From the line with "März 22, 2024" to the line with "modo efficace è consultare regolarmente le", retype each line exactly as it stands in the records below, but skip the pictures.

== Segment start ==

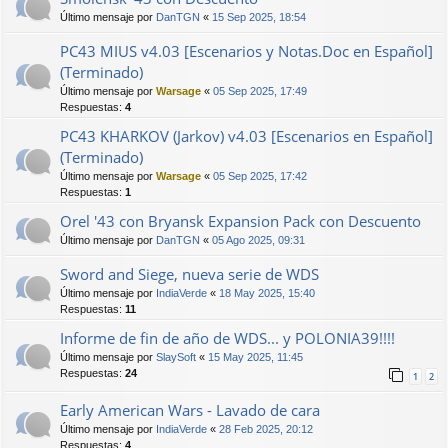
Último mensaje por
DanTGN
«
15 Sep 2025, 18:54
PC43 MIUS v4.03 [Escenarios y Notas.Doc en Español]
(Terminado)
Último mensaje por
Warsage
«
05 Sep 2025, 17:49
Respuestas:
4
PC43 KHARKOV (Jarkov) v4.03 [Escenarios en Español]
(Terminado)
Último mensaje por
Warsage
«
05 Sep 2025, 17:42
Respuestas:
1
Orel '43 con Bryansk Expansion Pack con Descuento
Último mensaje por
DanTGN
«
05 Ago 2025, 09:31
Sword and Siege, nueva serie de WDS
Último mensaje por
IndiaVerde
«
18 May 2025, 15:40
Respuestas:
11
Informe de fin de año de WDS... y POLONIA39!!!!
Último mensaje por
SlaySoft
«
15 May 2025, 11:45
Respuestas:
24
1
2
Early American Wars - Lavado de cara
Último mensaje por
IndiaVerde
«
28 Feb 2025, 20:12
Respuestas:
4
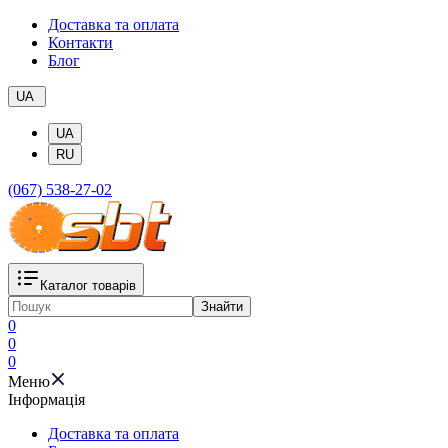
Доставка та оплата
Контакти
Блог
UA
UA
RU
(067) 538-27-02
Каталог товарів
Знайти
0
0
0
Меню
Iнформація
Доставка та оплата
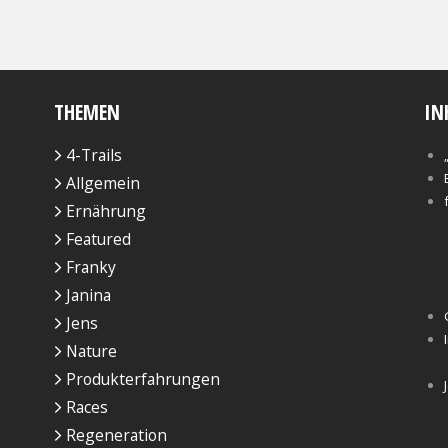
THEMEN
IN
4-Trails
Allgemein
Ernährung
Featured
Franky
Janina
Jens
Nature
Produkterfahrungen
Races
Regeneration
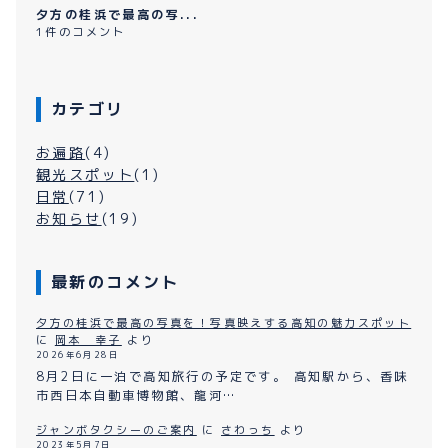
夕方の桂浜で最高の写...
1件のコメント
カテゴリ
お遍路
(4)
観光スポット
(1)
日常
(71)
お知らせ
(19)
最新のコメント
夕方の桂浜で最高の写真を！写真映えする高知の魅力スポット
に
岡本 幸子
より
2026年6月28日
8月2日に一泊で高知旅行の予定です。 高知駅から、香味
市西日本自動車博物館、龍河…
ジャンボタクシーのご案内
に
さわっち
より
2023年5月7日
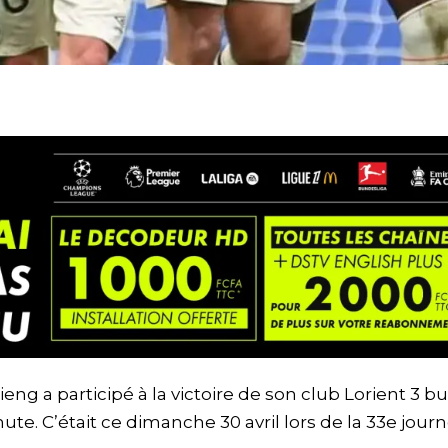
g a participé à la victoire de son club Lorient 3 but
ute. C’était ce dimanche 30 avril lors de la 33e jour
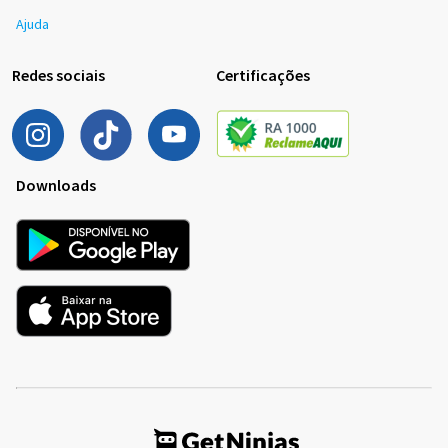
Ajuda
Redes sociais
Certificações
Downloads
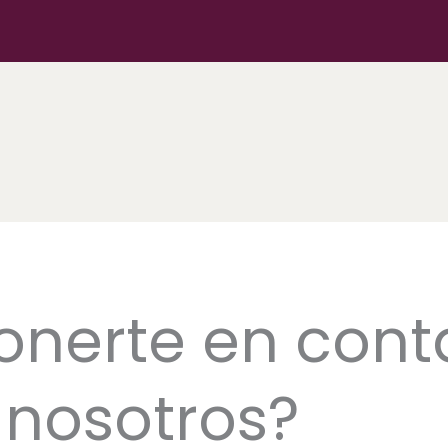
onerte en cont
nosotros?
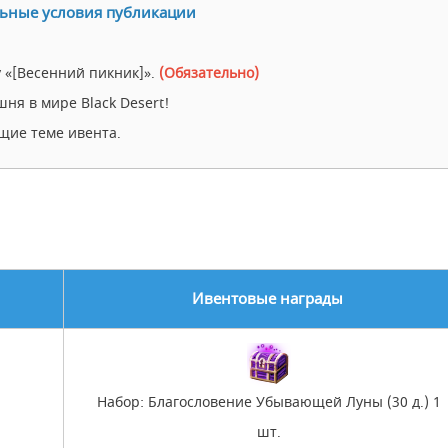
ьные условия публикации
у «[Весенний пикник]».
(Обязательно)
ня в мире Black Desert!
ющие теме ивента.
Ивентовые награды
Набор: Благословение Убывающей Луны (30 д.) 1
шт.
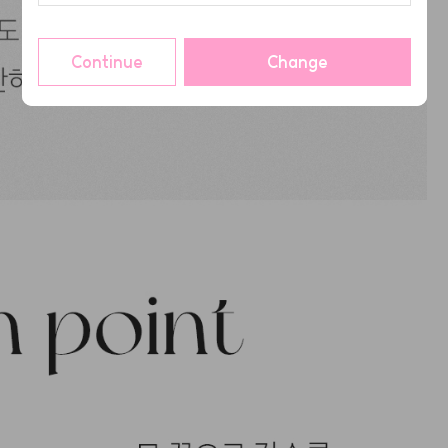
Continue
Change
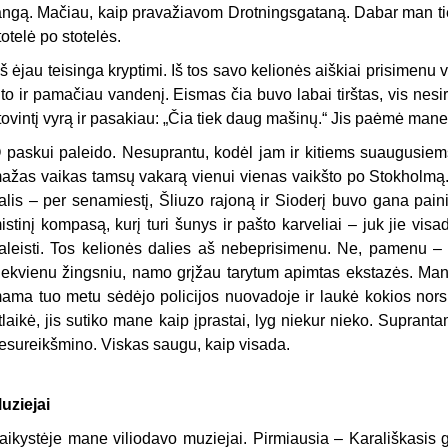
angą. Mačiau, kaip pravažiavom Drotningsgataną. Dabar man tiesi
totelė po stotelės.
š ėjau teisinga kryptimi. Iš tos savo kelionės aiškiai prisimenu 
ilto ir pamačiau vandenį. Eismas čia buvo labai tirštas, vis nesi
tovintį vyrą ir pasakiau: „Čia tiek daug mašinų.“ Jis paėmė mane
 paskui paleido. Nesuprantu, kodėl jam ir kitiems suaugusie
ažas vaikas tamsų vakarą vienui vienas vaikšto po Stokholmą. 
alis – per senamiestį, Šliuzo rajoną ir Sioderį buvo gana paini.
istinį kompasą, kurį turi šunys ir pašto karveliai – juk jie vi
aleisti. Tos kelionės dalies aš nebeprisimenu. Ne, pamenu –
iekvienu žingsniu, namo grįžau tarytum apimtas ekstazės. Mane 
ama tuo metu sėdėjo policijos nuovadoje ir laukė kokios nors ž
tlaikė, jis sutiko mane kaip įprastai, lyg niekur nieko. Suprant
esureikšmino. Viskas saugu, kaip visada.
uziejai
aikystėje mane viliodavo muziejai. Pirmiausia – Karališkasis g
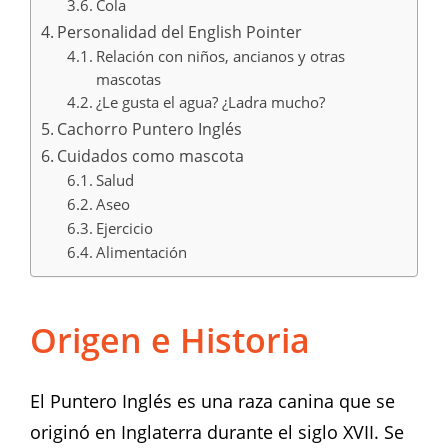
Cola
Personalidad del English Pointer
Relación con niños, ancianos y otras
mascotas
¿Le gusta el agua? ¿Ladra mucho?
Cachorro Puntero Inglés
Cuidados como mascota
Salud
Aseo
Ejercicio
Alimentación
Origen e Historia
El Puntero Inglés es una raza canina que se
originó en Inglaterra durante el siglo XVII. Se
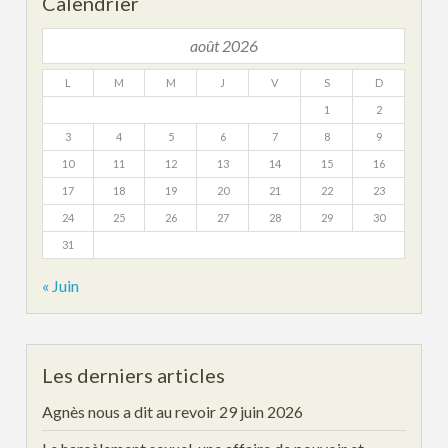
Calendrier
août 2026
L
M
M
J
V
S
D
1
2
3
4
5
6
7
8
9
10
11
12
13
14
15
16
17
18
19
20
21
22
23
24
25
26
27
28
29
30
31
« Juin
Les derniers articles
Agnès nous a dit au revoir
29 juin 2026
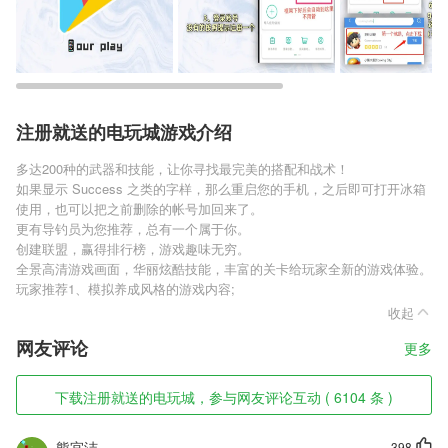
注册就送的电玩城游戏介绍
多达200种的武器和技能，让你寻找最完美的搭配和战术！
如果显示 Success 之类的字样，那么重启您的手机，之后即可打开冰箱
使用，也可以把之前删除的帐号加回来了。
更有导钓员为您推荐，总有一个属于你。
创建联盟，赢得排行榜，游戏趣味无穷。
全景高清游戏画面，华丽炫酷技能，丰富的关卡给玩家全新的游戏体验。
玩家推荐1、模拟养成风格的游戏内容;
收起
网友评论
更多
下载注册就送的电玩城，参与网友评论互动 ( 6104 条 )
熊宜洁
398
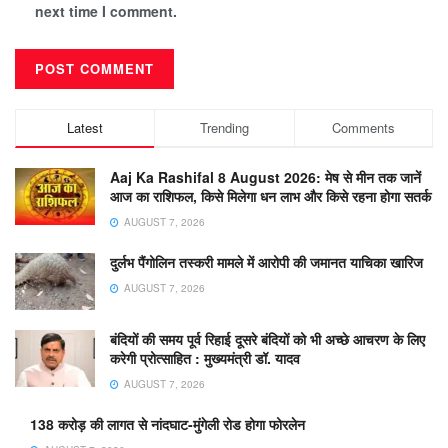
next time I comment.
Latest
Trending
Comments
Aaj Ka Rashifal 8 August 2026: मेष से मीन तक जानें
आज का राशिफल, किसे मिलेगा धन लाभ और किसे रहना होगा सतर्क
AUGUST 7, 2026
दुर्लभ पैंगोलिन तस्करी मामले में आरोपी की जमानत याचिका खारिज
AUGUST 7, 2026
बंदियों की समय पूर्व रिहाई दूसरे बंदियों को भी अच्छे आचरण के लिए
करेगी प्रोत्साहित : मुख्यमंत्री डॉ. यादव
AUGUST 7, 2026
138 करोड़ की लागत से नांदघाट-मुंगेली रोड होगा फोरलेन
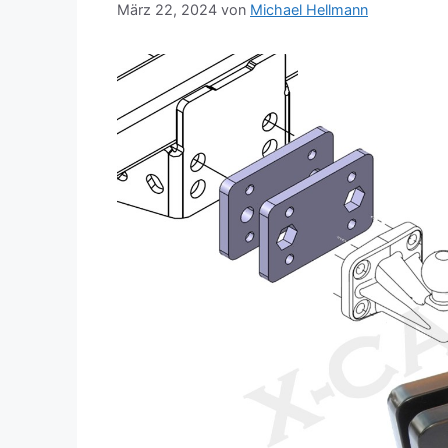
März 22, 2024
von
Michael Hellmann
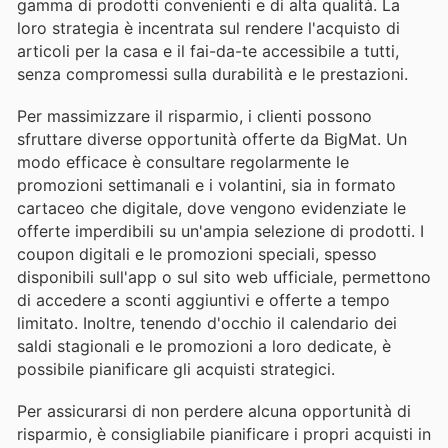
gamma di prodotti convenienti e di alta qualità. La
loro strategia è incentrata sul rendere l'acquisto di
articoli per la casa e il fai-da-te accessibile a tutti,
senza compromessi sulla durabilità e le prestazioni.
Per massimizzare il risparmio, i clienti possono
sfruttare diverse opportunità offerte da BigMat. Un
modo efficace è consultare regolarmente le
promozioni settimanali e i volantini, sia in formato
cartaceo che digitale, dove vengono evidenziate le
offerte imperdibili su un'ampia selezione di prodotti. I
coupon digitali e le promozioni speciali, spesso
disponibili sull'app o sul sito web ufficiale, permettono
di accedere a sconti aggiuntivi e offerte a tempo
limitato. Inoltre, tenendo d'occhio il calendario dei
saldi stagionali e le promozioni a loro dedicate, è
possibile pianificare gli acquisti strategici.
Per assicurarsi di non perdere alcuna opportunità di
risparmio, è consigliabile pianificare i propri acquisti in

== Segment end ==

**Result of the exercise:**
März 22, 2024
von
Michael Hellmann
gamma di prodotti convenienti e di alta qualità. La
loro strategia è incentrata sul rendere l'acquisto di
articoli per la casa e il fai-da-te accessibile a tutti,
senza compromessi sulla durabilità e le prestazioni.
Per massimizzare il risparmio, i clienti possono
sfruttare diverse opportunità offerte da BigMat. Un
modo efficace è consultare regolarmente le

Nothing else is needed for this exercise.